The case of Gouled v. United States, supra, also holds that the taking, without force, from the house or office of one accused of crime of a paper belonging to him, of evidential value only, by ■ a representative of any branch or subdivision of the government of the United States, is a violation of the fourth amendment to the constitution and the admission of such paper is a violation of the fifth amendment. In Amos v. United States, 255 U. S. 313, it is held that property seized in the search of a private home by government agents without a warrant of any kind, in plain violation of the fourth and fifth amendments of the constitution, should have been returned to the owner on his petition and should not have been received in evidence against him. Both these cases also hold that the rule in the Adams case that the courts will not stop the progress of the trial of a criminal case to inquire whether evidence offered, otherwise competent, was lawfully or unlawfully obtained, has no application where it becomes apparent during the trial that there has been an unconstitutional seizure of property of the accused, and the court should exclude such property, and any testimony relating thereto given by the government agents who made the unlawful seizure, on motion of the accused made after both property and testimony were introduced in evidence against him. The same rule announced in these decisions of the Supreme Court of the United States has been announced and followed by the Supreme. Courts of many of the States. Atz v. Andrews, 94 So. (Fla.) 329; State v. Myers, 211 Pac. (Idaho) 440; Callender v. State, 136 N. E. (Ind.) 10; Youman v. Commonwealth, 189 Ky. 152; State v. Marxheusen, 204 Mich. 559; Tucker v. State, 128 Miss. 211; State v. Hyde, 248 S. W. (Mo.) 920; State v. District Court, 59 Mont. 600; Gore v. State, 218 Pac. (Okla.) 545; Hughes v. State, 145 Tenn. 544; Town of Blacksburg v. Bean, 104 S. C. 146; State v. Pridemore, 116 S. E. (W. Va.) 756; Hoyer v. State, 193 N. W. (Wis.) 89; Wiggins v. State, 206 Pac. (Wyo.) 373.

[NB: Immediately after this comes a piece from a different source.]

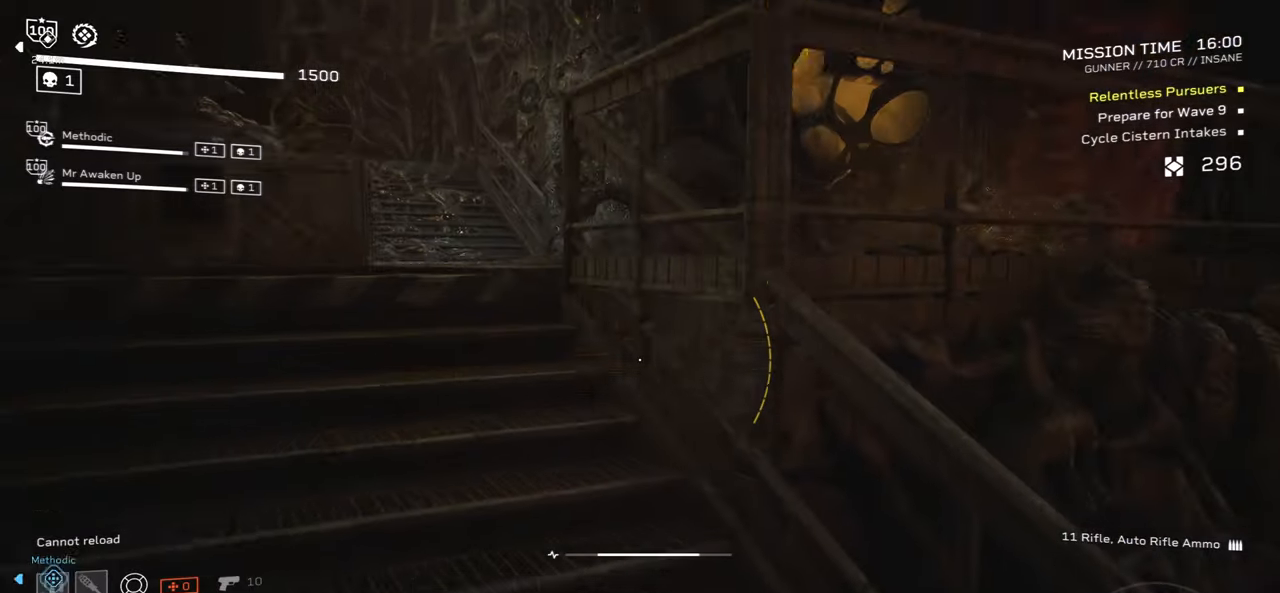
{"keys": ["a", "w"], "mouse": [], "events": [[150, "a", "down"]]}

There are many decisions of State courts which hold the evidence obtained by an illegal search and seizure, in violation of the constitutional right of the defendant, admissible in evidence against him. Many of them are based on the proposition that the court will not stop the trial to investigate the collateral issue as to the manner in which the evidence was procured, and follow the case of Adams v. New York, supra, in that particular. Others, however, take the ground that the court will not make any inquiry as to whether the constitutional right of the defendant has been violated, but will leave him to pursue such remedies as the law gives him against the officers or other persons who have committed the injury. We prefer to adhere to our own decisions and those of the Supreme Court of the United States and of the Supreme Courts of the States ’ which agree with them, as founded upon the better reason.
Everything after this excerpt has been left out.